Problem details » Print every record exactly, omitting none.

[Data extracts]

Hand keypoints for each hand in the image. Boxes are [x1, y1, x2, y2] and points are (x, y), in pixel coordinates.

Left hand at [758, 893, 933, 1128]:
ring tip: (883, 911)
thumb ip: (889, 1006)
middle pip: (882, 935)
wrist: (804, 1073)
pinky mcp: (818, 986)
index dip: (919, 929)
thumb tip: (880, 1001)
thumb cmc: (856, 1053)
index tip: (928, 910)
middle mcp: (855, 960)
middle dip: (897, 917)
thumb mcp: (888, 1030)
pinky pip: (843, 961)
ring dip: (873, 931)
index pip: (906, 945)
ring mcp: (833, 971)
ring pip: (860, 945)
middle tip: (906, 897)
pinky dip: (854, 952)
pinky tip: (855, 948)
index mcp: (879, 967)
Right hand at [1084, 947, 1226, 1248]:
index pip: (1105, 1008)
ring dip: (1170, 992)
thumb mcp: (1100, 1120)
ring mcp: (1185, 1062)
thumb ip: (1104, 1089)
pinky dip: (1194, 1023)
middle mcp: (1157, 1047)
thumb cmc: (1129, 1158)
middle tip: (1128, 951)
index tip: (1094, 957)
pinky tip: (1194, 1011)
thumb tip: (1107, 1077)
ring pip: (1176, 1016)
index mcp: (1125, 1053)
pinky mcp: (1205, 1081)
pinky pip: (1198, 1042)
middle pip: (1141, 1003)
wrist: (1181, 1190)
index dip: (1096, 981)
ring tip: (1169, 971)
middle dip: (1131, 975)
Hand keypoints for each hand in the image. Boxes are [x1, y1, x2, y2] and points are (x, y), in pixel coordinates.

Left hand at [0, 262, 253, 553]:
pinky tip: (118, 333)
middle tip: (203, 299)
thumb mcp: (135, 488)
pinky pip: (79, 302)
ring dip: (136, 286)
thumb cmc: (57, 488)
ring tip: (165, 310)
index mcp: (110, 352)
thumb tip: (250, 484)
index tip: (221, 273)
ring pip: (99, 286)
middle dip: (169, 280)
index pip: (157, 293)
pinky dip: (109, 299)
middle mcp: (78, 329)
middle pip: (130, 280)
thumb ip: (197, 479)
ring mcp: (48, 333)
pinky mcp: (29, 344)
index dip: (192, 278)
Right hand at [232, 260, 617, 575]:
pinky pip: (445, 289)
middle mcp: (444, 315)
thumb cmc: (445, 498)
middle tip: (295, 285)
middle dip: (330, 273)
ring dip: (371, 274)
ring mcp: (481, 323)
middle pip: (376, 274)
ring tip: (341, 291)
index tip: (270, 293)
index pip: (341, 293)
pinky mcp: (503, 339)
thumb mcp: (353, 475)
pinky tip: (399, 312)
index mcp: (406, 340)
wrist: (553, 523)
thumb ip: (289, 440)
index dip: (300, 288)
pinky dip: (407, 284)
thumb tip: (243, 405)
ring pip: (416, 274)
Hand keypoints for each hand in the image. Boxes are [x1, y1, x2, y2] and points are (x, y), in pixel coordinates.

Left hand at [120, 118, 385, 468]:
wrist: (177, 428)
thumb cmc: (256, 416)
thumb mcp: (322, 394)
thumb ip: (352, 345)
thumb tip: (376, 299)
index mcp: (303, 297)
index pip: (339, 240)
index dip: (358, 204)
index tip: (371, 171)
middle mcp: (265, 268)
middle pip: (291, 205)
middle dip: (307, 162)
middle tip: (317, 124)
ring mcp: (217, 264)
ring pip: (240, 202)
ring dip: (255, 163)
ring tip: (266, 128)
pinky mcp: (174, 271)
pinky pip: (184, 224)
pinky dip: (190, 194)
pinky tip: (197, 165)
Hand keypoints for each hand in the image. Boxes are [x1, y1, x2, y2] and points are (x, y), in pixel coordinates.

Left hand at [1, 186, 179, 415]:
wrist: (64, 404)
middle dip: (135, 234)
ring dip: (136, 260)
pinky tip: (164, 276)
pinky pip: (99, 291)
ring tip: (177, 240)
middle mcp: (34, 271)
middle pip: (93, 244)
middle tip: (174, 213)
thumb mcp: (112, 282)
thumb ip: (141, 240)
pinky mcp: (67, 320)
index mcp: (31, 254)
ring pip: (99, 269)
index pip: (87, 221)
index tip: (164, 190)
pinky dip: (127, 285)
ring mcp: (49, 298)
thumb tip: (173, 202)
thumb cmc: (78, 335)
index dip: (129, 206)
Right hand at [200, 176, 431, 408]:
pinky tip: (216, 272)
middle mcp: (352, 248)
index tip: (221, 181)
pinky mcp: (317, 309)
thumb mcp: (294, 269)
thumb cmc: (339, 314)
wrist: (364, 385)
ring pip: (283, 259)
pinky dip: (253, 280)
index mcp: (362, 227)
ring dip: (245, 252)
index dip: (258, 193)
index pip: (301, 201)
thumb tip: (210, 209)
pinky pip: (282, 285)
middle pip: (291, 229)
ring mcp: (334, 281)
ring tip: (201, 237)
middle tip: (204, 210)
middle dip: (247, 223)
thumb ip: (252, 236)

[/Data extracts]

Task solution »
Hand keypoints for each hand in the image. Boxes are [x1, y1, x2, y2] and points are (x, y), in pixel coordinates.

Left hand at [758, 893, 933, 1128]:
ring tip: (883, 911)
thumb ip: (889, 1006)
middle pip: (882, 935)
wrist: (804, 1073)
pinky mcp: (818, 986)
index dip: (919, 929)
thumb tip: (880, 1001)
thumb cmc: (856, 1053)
index tip: (928, 910)
middle mcp: (855, 960)
middle dip: (897, 917)
thumb mcp: (888, 1030)
pinky pip: (843, 961)
ring dip: (873, 931)
index pip: (906, 945)
ring mcp: (833, 971)
ring pip: (860, 945)
middle tip: (906, 897)
pinky dip: (854, 952)
pinky tip: (855, 948)
index mcp: (879, 967)
Right hand at [1084, 947, 1226, 1248]:
index pip: (1105, 1008)
ring dip: (1170, 992)
thumb mcp: (1100, 1120)
ring mcp: (1185, 1062)
thumb ip: (1104, 1089)
pinky dip: (1194, 1023)
middle mcp: (1157, 1047)
thumb cmc: (1129, 1158)
middle tip: (1128, 951)
index tip: (1094, 957)
pinky tip: (1194, 1011)
thumb tip: (1107, 1077)
ring pip: (1176, 1016)
index mcp: (1125, 1053)
pinky mcp: (1205, 1081)
pinky pip: (1198, 1042)
middle pip: (1141, 1003)
wrist: (1181, 1190)
index dip: (1096, 981)
ring tip: (1169, 971)
middle dip: (1131, 975)
Hand keypoints for each hand in the image. Boxes are [x1, y1, x2, y2] and points are (x, y), in pixel coordinates.

Left hand at [0, 262, 253, 553]:
pinky tip: (118, 333)
middle tip: (203, 299)
thumb mcp: (135, 488)
pinky pip: (79, 302)
ring dip: (136, 286)
thumb cmc: (57, 488)
ring tip: (165, 310)
index mcp: (110, 352)
thumb tip: (250, 484)
index tip: (221, 273)
ring pip: (99, 286)
middle dip: (169, 280)
index pip: (157, 293)
pinky dip: (109, 299)
middle mcp: (78, 329)
middle pip: (130, 280)
thumb ip: (197, 479)
ring mcp: (48, 333)
pinky mcp: (29, 344)
index dip: (192, 278)
Right hand at [232, 260, 617, 575]:
pinky pip: (445, 289)
middle mcp: (444, 315)
thumb cmc: (445, 498)
middle tip: (295, 285)
middle dip: (330, 273)
ring dip: (371, 274)
ring mcp: (481, 323)
middle pip: (376, 274)
ring tip: (341, 291)
index tip: (270, 293)
index pip: (341, 293)
pinky mcp: (503, 339)
thumb mcp: (353, 475)
pinky tip: (399, 312)
index mcp: (406, 340)
wrist: (553, 523)
thumb ip: (289, 440)
index dip: (300, 288)
pinky dip: (407, 284)
thumb tip: (243, 405)
ring pip: (416, 274)
Hand keypoints for each hand in the image. Boxes are [x1, y1, x2, y2] and points are (x, y), in pixel coordinates.

Left hand at [120, 118, 385, 468]:
wrist: (177, 428)
thumb cmc: (256, 416)
thumb mcp: (322, 394)
thumb ip: (352, 345)
thumb tip: (376, 299)
index mcp: (303, 297)
index pip: (339, 240)
index dip: (358, 204)
index tip: (371, 171)
middle mcp: (265, 268)
middle pip: (291, 205)
middle dip: (307, 162)
middle tip: (317, 124)
ring mcp: (217, 264)
ring pip: (240, 202)
ring dip: (255, 163)
ring tip: (266, 128)
pinky mcp: (174, 271)
pinky pip: (184, 224)
pinky dip: (190, 194)
pinky tip: (197, 165)
Hand keypoints for each hand in the image. Boxes are [x1, y1, x2, y2] and points are (x, y), in pixel coordinates.

Left hand at [1, 186, 179, 415]:
wrist: (64, 404)
middle dip: (135, 234)
ring dip: (136, 260)
pinky tip: (164, 276)
pinky pip: (99, 291)
ring tip: (177, 240)
middle mcp: (34, 271)
middle pip: (93, 244)
middle tip: (174, 213)
thumb mcp: (112, 282)
thumb ip: (141, 240)
pinky mcp: (67, 320)
index mcp: (31, 254)
ring pip: (99, 269)
index pip: (87, 221)
index tip: (164, 190)
pinky dip: (127, 285)
ring mcp: (49, 298)
thumb tip: (173, 202)
thumb cmc: (78, 335)
index dip: (129, 206)
Right hand at [200, 176, 431, 408]:
pinky tip: (216, 272)
middle mcp: (352, 248)
index tip: (221, 181)
pinky mcp: (317, 309)
thumb mcp: (294, 269)
thumb cmc: (339, 314)
wrist: (364, 385)
ring pip: (283, 259)
pinky dip: (253, 280)
index mcp: (362, 227)
ring dip: (245, 252)
index dip: (258, 193)
index pip: (301, 201)
thumb tip: (210, 209)
pinky pip: (282, 285)
middle pip: (291, 229)
ring mcp: (334, 281)
ring tip: (201, 237)
middle tip: (204, 210)
middle dip: (247, 223)
thumb ip: (252, 236)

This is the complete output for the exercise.